California Jerry Brown yesterday signed AB 417, Assembly Member Jim Frazier’s bill to exempt bicycle plans from provisions of the California Environmental Quality Act (CEQA).
In June 2005, San Francisco adopted its Bicycle Plan, a five year plan to fund and implement various improvements to bicycle facilities in the city. Transportation staffers determined that the plan was exempt from the CEQA based upon their finding that there was no possibility that the bicycle plan would have significant impacts on the environment.
Rob Anderson and other petitioners famously sued the city to slow or halt implementation of the plan, claiming the bike plan could have significant environmental impacts.
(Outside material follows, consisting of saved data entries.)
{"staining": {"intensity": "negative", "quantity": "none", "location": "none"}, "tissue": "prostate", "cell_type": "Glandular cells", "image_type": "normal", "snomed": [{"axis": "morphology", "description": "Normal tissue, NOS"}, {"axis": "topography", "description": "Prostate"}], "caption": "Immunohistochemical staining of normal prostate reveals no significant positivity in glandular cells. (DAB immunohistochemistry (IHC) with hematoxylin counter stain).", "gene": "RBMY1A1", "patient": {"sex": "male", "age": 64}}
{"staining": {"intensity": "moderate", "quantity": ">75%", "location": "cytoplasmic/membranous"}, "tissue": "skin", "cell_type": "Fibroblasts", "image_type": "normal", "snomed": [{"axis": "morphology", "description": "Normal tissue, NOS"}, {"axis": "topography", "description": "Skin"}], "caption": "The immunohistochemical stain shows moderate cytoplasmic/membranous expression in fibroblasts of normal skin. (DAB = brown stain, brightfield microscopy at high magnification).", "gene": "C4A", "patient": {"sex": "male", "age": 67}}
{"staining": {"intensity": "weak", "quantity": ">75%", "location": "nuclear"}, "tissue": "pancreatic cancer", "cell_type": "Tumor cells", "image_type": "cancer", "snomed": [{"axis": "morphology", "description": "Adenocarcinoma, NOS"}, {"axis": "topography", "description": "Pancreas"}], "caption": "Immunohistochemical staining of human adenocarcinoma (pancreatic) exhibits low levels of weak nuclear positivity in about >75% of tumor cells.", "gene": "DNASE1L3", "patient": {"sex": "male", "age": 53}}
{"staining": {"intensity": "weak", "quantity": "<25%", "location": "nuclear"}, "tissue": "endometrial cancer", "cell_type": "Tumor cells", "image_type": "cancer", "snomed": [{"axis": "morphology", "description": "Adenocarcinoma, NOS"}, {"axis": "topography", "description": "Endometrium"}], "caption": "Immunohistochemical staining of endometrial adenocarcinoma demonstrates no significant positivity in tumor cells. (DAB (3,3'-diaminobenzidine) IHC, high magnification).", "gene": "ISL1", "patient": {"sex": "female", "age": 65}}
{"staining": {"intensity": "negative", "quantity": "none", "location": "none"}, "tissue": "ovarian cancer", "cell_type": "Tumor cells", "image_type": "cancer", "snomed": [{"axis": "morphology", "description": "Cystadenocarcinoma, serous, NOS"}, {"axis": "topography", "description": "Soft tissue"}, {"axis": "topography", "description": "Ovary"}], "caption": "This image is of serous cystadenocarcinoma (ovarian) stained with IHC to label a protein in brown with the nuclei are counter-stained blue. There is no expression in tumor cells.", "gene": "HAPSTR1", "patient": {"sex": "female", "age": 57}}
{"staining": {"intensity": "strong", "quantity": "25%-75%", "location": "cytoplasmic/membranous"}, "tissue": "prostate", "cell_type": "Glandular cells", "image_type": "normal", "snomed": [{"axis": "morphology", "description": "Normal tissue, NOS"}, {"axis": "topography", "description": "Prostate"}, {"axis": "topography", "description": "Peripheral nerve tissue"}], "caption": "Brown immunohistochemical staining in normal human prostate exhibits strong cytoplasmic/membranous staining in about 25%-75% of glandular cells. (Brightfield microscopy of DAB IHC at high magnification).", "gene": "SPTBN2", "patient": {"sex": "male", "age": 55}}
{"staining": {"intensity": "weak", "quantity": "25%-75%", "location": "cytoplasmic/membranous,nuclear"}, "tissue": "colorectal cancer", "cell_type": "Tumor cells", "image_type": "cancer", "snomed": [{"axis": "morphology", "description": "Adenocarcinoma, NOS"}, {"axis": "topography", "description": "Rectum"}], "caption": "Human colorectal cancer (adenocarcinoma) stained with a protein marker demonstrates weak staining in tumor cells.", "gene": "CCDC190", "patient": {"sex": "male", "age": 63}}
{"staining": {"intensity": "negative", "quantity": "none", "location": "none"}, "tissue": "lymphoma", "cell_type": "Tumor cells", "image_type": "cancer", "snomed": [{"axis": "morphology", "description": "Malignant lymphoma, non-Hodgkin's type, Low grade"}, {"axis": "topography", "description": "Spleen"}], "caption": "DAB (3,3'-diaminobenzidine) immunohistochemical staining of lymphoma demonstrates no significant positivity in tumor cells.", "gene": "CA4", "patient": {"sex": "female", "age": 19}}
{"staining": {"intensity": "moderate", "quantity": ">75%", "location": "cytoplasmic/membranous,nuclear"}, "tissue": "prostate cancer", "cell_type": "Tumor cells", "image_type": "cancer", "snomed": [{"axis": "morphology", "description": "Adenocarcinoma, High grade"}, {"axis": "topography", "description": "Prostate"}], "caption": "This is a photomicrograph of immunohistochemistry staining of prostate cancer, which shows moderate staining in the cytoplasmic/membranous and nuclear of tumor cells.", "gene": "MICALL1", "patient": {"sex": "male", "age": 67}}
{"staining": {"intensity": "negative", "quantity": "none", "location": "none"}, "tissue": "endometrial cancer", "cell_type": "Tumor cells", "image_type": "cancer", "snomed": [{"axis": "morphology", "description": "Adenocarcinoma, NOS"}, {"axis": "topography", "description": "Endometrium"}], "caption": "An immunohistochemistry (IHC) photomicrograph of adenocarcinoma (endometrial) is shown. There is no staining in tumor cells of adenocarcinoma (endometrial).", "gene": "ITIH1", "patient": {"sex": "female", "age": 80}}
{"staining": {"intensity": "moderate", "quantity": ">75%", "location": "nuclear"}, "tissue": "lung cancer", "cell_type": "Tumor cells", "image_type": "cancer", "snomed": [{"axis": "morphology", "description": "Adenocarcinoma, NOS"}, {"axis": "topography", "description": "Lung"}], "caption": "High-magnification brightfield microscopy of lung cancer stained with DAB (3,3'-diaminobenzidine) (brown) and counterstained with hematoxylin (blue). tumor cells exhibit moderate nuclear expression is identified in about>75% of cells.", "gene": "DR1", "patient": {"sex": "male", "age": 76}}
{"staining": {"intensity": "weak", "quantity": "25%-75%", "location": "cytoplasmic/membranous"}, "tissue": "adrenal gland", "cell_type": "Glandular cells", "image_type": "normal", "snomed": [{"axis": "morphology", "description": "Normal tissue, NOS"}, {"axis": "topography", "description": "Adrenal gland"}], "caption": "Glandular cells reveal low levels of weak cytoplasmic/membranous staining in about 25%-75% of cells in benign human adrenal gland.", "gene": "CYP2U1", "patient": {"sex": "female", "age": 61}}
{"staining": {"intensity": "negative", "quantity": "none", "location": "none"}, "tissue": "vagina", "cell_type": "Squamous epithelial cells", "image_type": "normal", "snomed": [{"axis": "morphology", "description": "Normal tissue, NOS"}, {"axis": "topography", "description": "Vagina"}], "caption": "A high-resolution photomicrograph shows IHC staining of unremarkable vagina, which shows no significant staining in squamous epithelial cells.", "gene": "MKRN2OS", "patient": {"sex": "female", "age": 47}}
The court immediately enjoined the city from implementing its plan and, in 2007, ruled an environment impact report (EIR) is necessary for the plan to move forward. The city prepared and certified the EIR for the bike plan in 2009 and they’ve been going gangbusters on new bike facilities ever since. You can read the details of that legal saga here.
The lawsuit had a chilling effect on the creation and implementation of local bike plans statewide. Frazier introduced AB 417 to remove what some observors believe is an abuse of the environmental review process.
AB 417, which is among the bills in the California Bicycle Coalition list of important bicycle legislation, exempts a bicycle transportation plan in an urbanized area from CEQA review. AB 417 also exempts agencies from preparing a traffic and safety impact assessment for certain bike lane projects. The law will sunset in 2018.